When we meet someone that we really like, we’re on our best behaviour. It’s natural to want to show someone your best self. But sometimes we allow our insecurities to get the best of us. God forbid we let down our guard, show a little vulnerability, or show up as less than perfect – we worry that the person we’re dating might change their mind about us. That maybe we won’t measure up to the person they want or expect us to be. You might think to yourself “what if they see who I really am, and decide that I’m not worthy?” We are consumed with the fear of not being enough.

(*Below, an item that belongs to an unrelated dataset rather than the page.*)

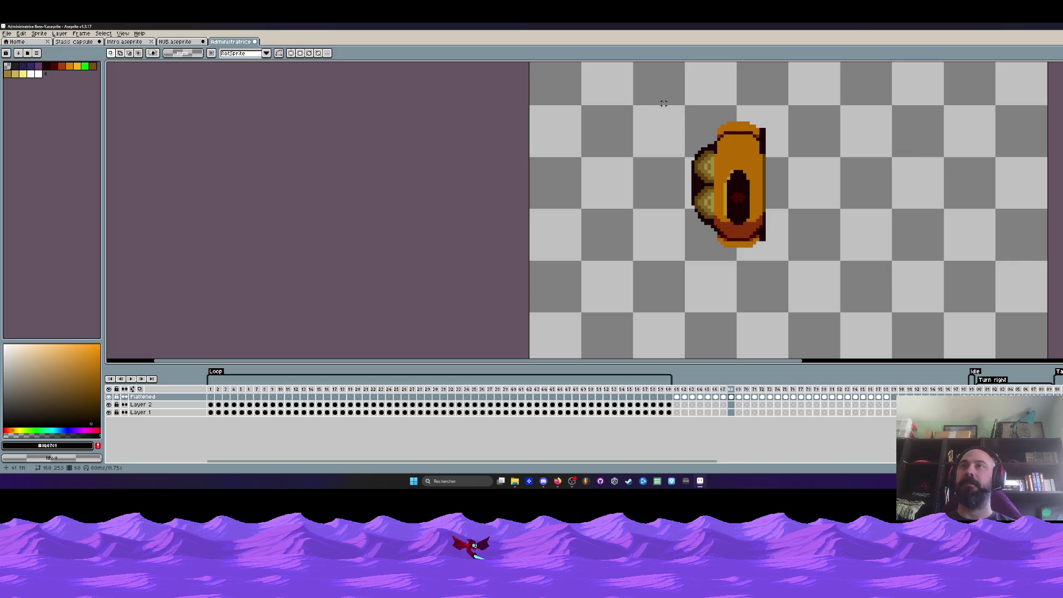
{"action": "left_click_drag", "start_coordinate": [667, 101], "coordinate": [798, 278]}
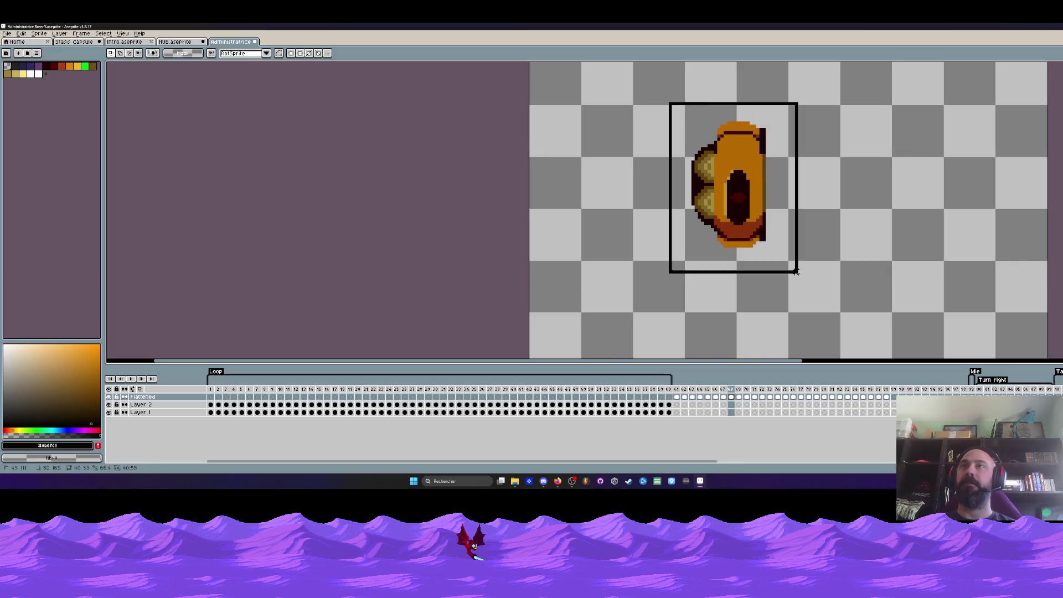
{"action": "key", "text": "ctrl+f"}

So we default to cheap tactics. Maybe we play games. You know what I’m talking about – have you ever waited a specific length of time to text someone back, just so that you don’t seem too eager? Or maybe you use social media as a way to manipulate someone’s perception of you.
Maybe you laugh at jokes you don’t find funny. Maybe you bend your boundaries and tell yourself, it’s ok, it’s not a big deal so long as he or she likes me. Here’s the thing guys – it IS a big deal. Because you’re not being authentic to who you are.
Why it’s important to be real in relationships
You are showing this person a false reality. And when you fail to show up as your true self, you’re killing your chance to develop a meaningful connection with someone.
If you want to find the person for you, you can’t compromise who you are. Yes, you should absolutely give a new relationship space to grow, which means that you also need to let go of your need for control. Bottom line – who you are is enough. If someone likes you, they’re going to call. They’re going to want to spend time with you. They’re going to make an effort for you. And if they don’t, it’s their loss. They’re not the one for you. Less time wasted as far as I’m concerned.
Who you are is enough
Give someone a chance to get to know the real you. With all your likes and dislikes, and vulnerabilities, and opinions. Stop fearing imperfection. Be real, and focus on them. When you’re in a new relationship, your focus should be getting to know this person. Not controlling how you appear to them. Remember, you are choosing them as much as they are choosing you. Have confidence in what you bring to the table, and allow your relationships to flow organically. Having integrity with YOURSELF is how you will find what you are looking for.
Be you and the rest will follow. I hope this helped.